Principles of Community Engagement provides public health professionals and community leaders with a science base and practical guidelines for engaging the public in community decision-making and action for health promotion, health protection, and disease prevention. The material provided here can help public health professionals and community leaders improve communication, promote common understanding, and strengthen coordination, collaboration, and partnership efforts among themselves and community members and institutions. This book is also designed to help CDC programs and their partners guide community involvement in activities that affect or change health-related behaviors, including needs and asset assessment, planning, resource allocation, advocacy, outreach, program development, implementation, and evaluation.
It should be noted that this document was intentionally prepared for public health professionals and community leaders within organizations, rather than a more grass-roots audience. Therefore, those initiating the engagement effort may be outside the community they are trying to engage. Individuals involved in implementing engagement activities need to recognize their own role in the process and be responsive to the needs of the targeted community, as defined by that community. A community engagement process is more likely to be successful when true equality of community leadership is intended and applied, as opposed to an authoritative or top-down approach.
Community engagement is defined as the process of working collaboratively with groups of people who are affiliated by geographic proximity, special interests, or similar situations with respect to issues affecting their well-being. Engagement principles can be used by people in a range of roles, from the chief executive of an organization or program funder who needs to know how to support community engagement, to the frontline health professional or community leader who needs hands-on, practical information on how to mobilize members of a community.

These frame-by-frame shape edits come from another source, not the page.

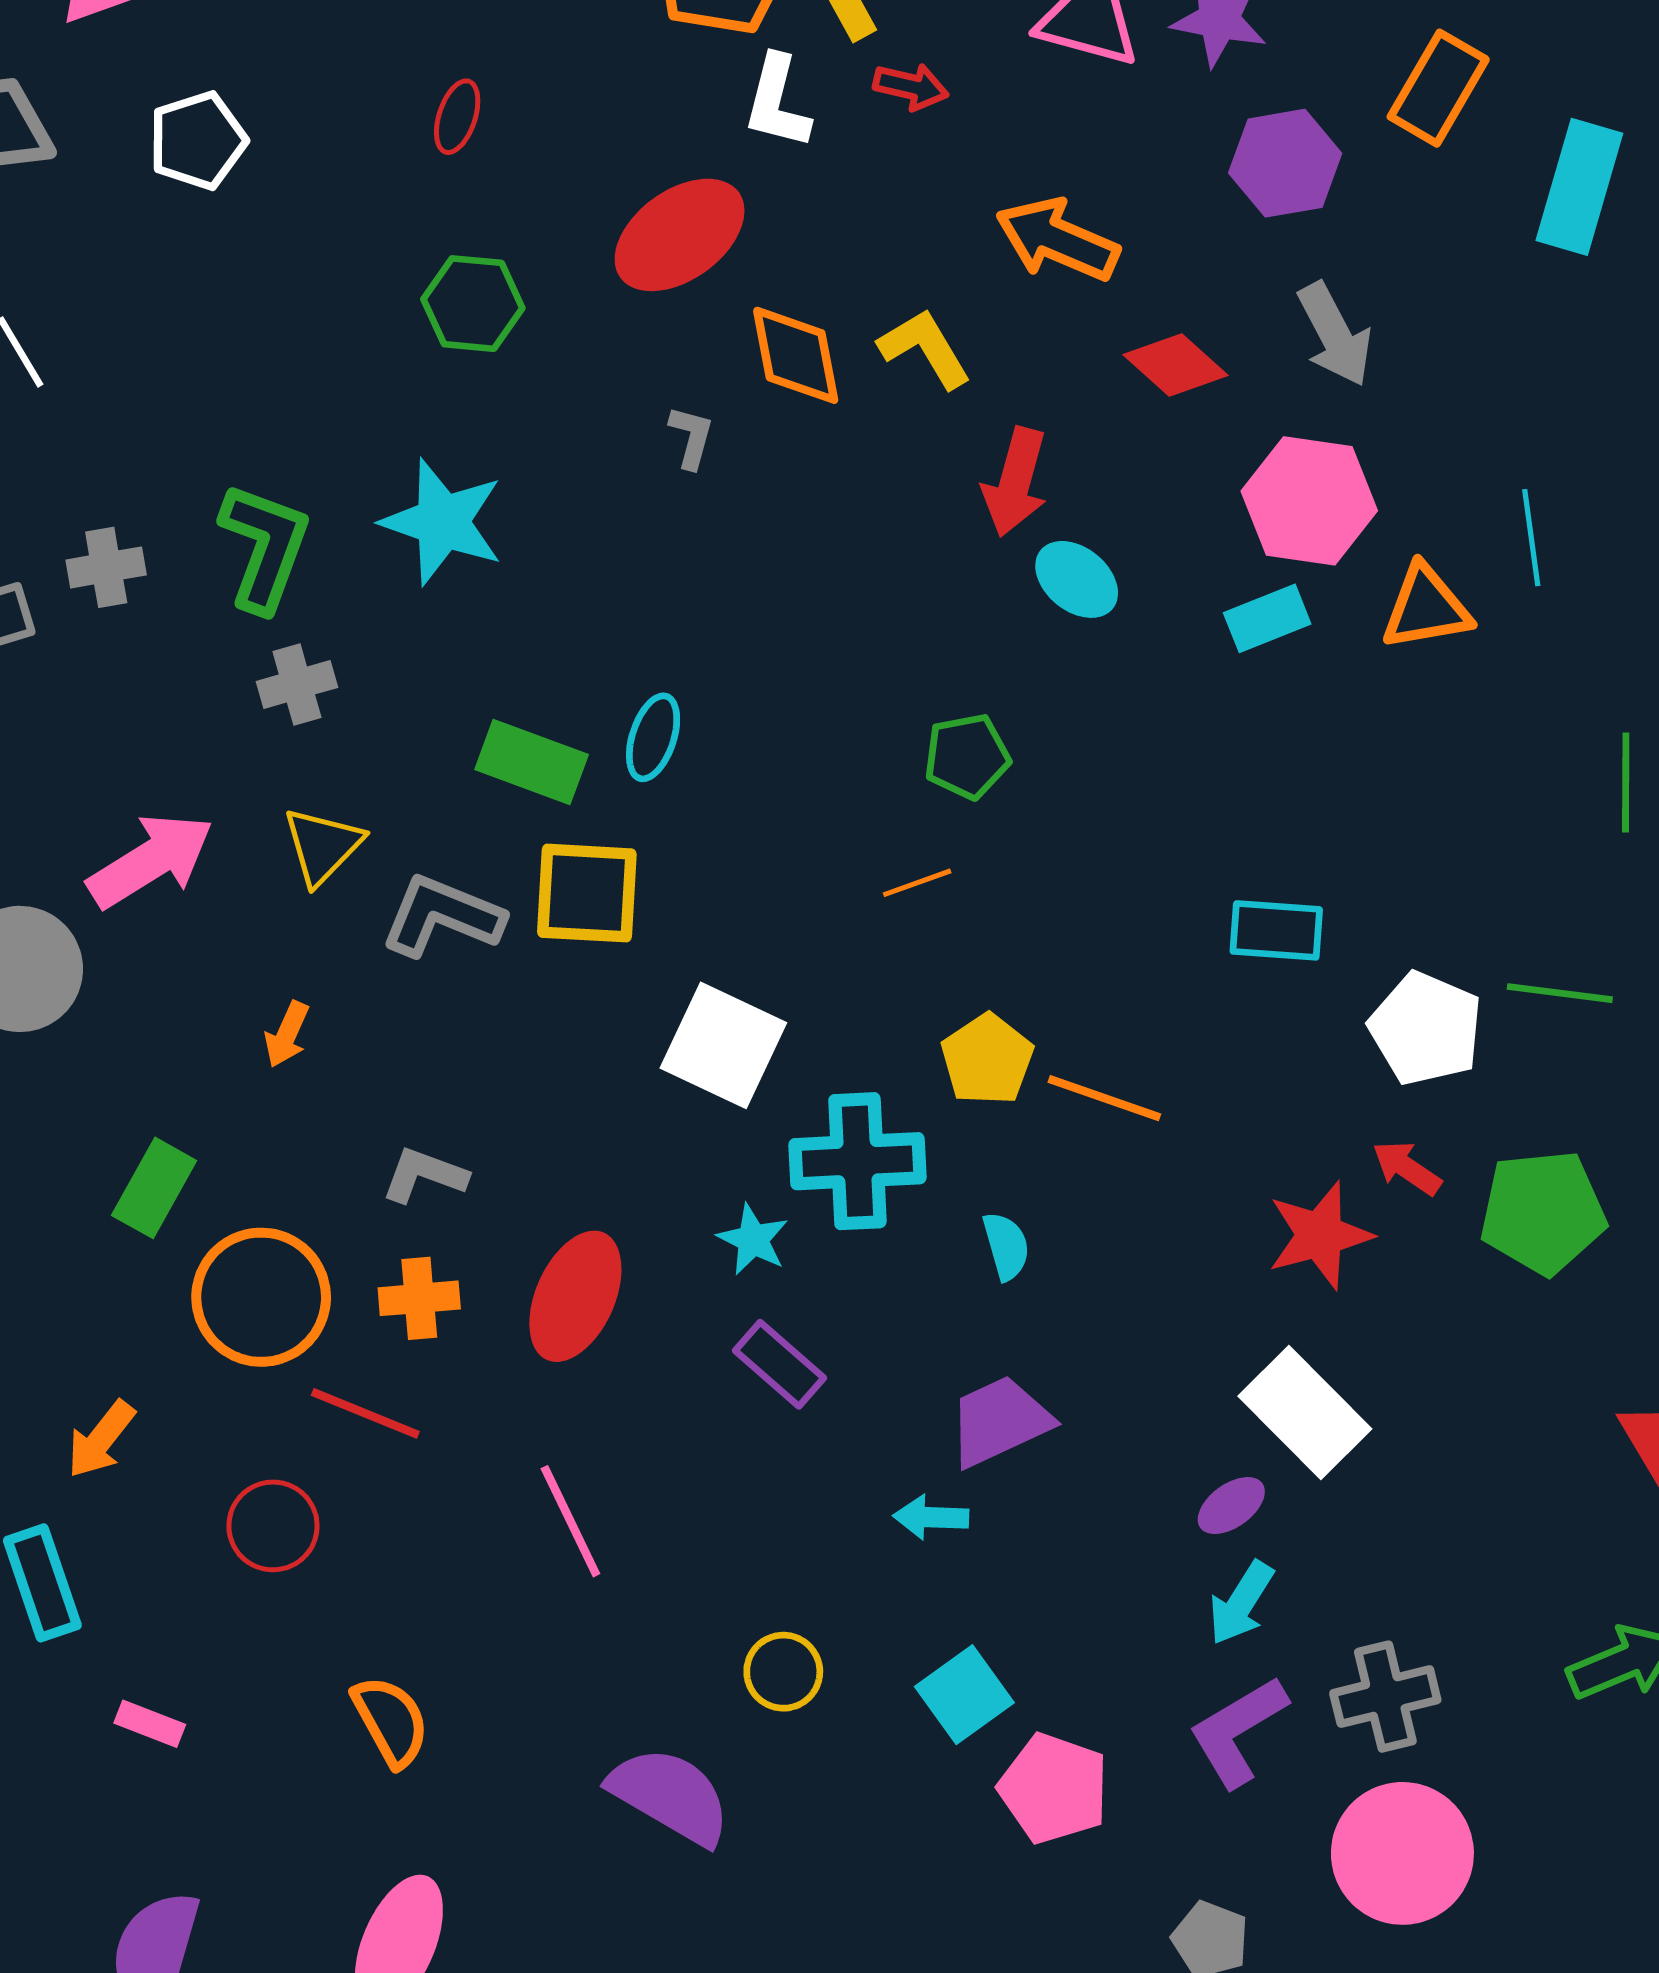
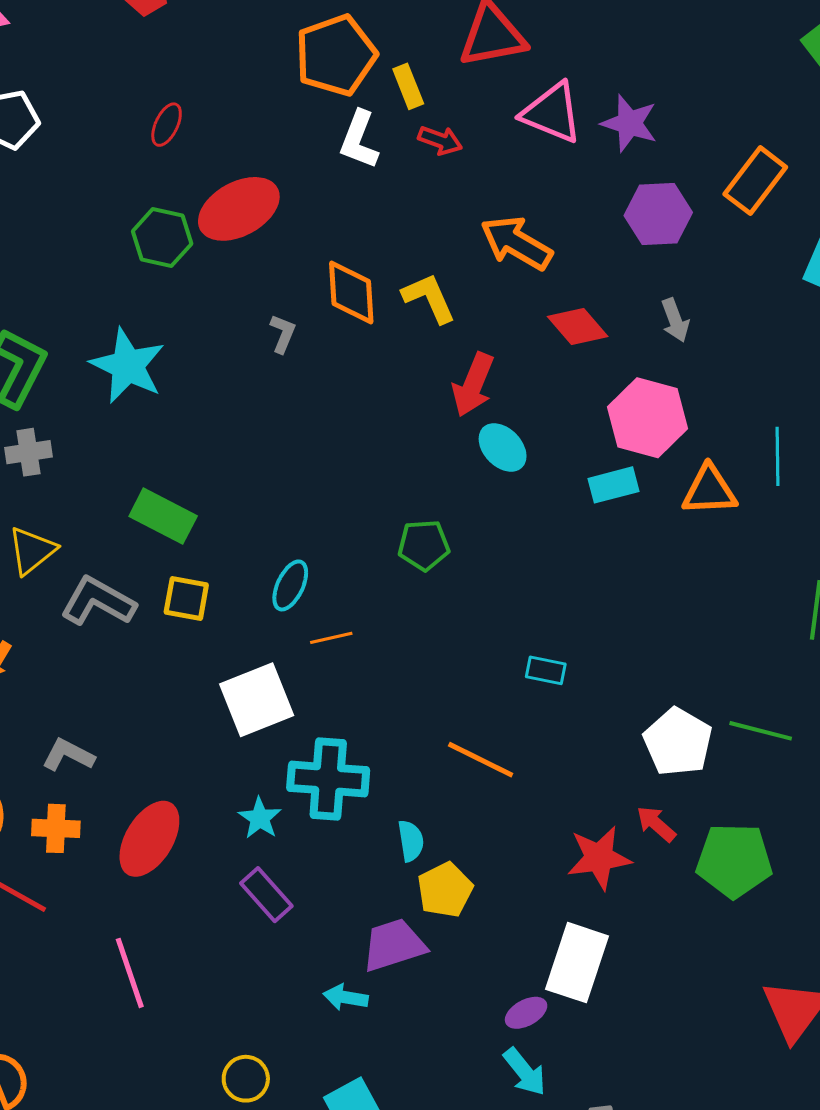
red ellipse: (680, 235) -> (239, 209), moved
gray arrow: (1335, 334) -> (675, 320), size x0.7
cyan ellipse: (653, 737) -> (290, 585), moved
orange line: (917, 883) -> (331, 638), moved
yellow square: (587, 893) -> (186, 599), size x0.7
cyan rectangle: (1276, 930) -> (546, 670), moved, size x0.7
white square: (723, 1045) -> (257, 700), turned 36
yellow pentagon: (987, 1059) -> (445, 890), moved
white rectangle: (1305, 1413) -> (577, 963), turned 56
cyan arrow: (1241, 1603) -> (525, 1072), turned -78

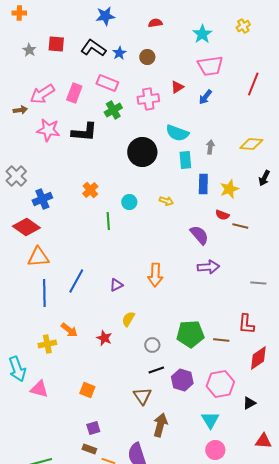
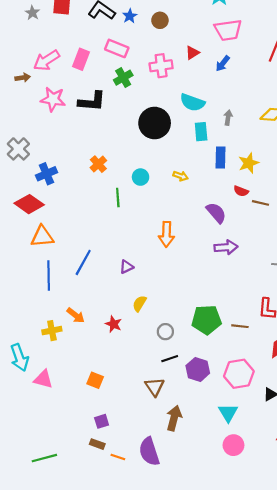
orange arrow: (155, 275) -> (166, 234), moved

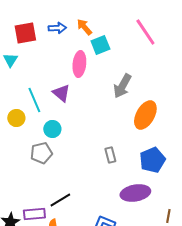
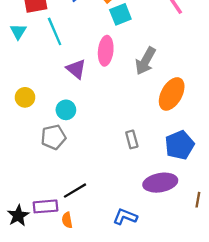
pink ellipse: (79, 64) -> (106, 51), moved
cyan line: (34, 100) -> (55, 31), moved
brown line: (168, 216) -> (198, 200), moved

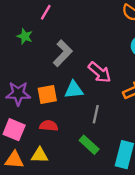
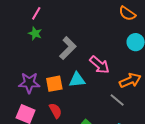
pink line: (46, 12) -> (36, 13), moved
gray line: (96, 114) -> (117, 100), moved, turned -63
red semicircle: (49, 126) -> (55, 111), turned 56

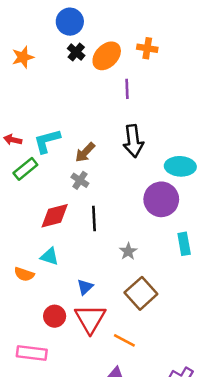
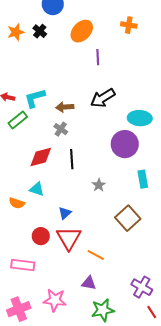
orange cross: (147, 48) -> (129, 25), moved
black cross: (76, 52) -> (40, 31), moved
black arrow: (133, 141) -> (103, 98), turned 65
brown arrow: (85, 152) -> (65, 107), turned 42
brown square: (141, 293) -> (128, 218), moved

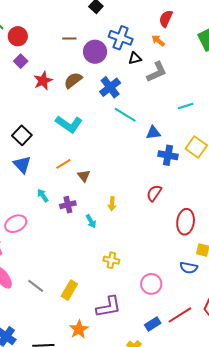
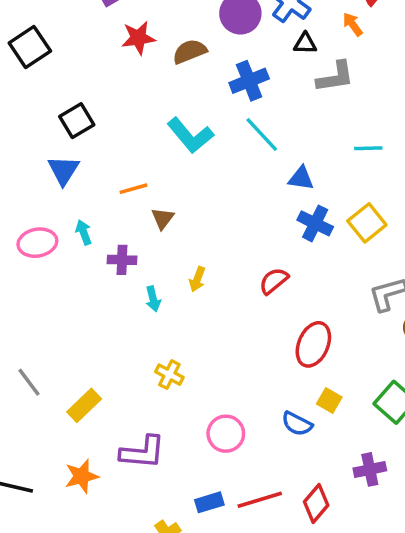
cyan L-shape: (69, 124) -> (190, 135), moved
pink ellipse: (16, 224) -> (37, 243), moved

In practice, community engagement is a blend of science and art. The science comes from sociology, political science, cultural anthropology, organizational development, psychology, social work, and other disciplines with organizing concepts drawn from the literature on community participation, community mobilization, constituency building, community psychology, cultural influences, and other sources. The art comes from the understanding, skill, and sensitivity that is used to apply and adapt the science in ways that fit the community and the purposes of specific engagement efforts. The results of these efforts may be defined differently and encompass a broad range of possibilities (e.g., coalitions, partnerships, collaborations), but they all fall under the general rubric of community engagement and are treated similarly in this document.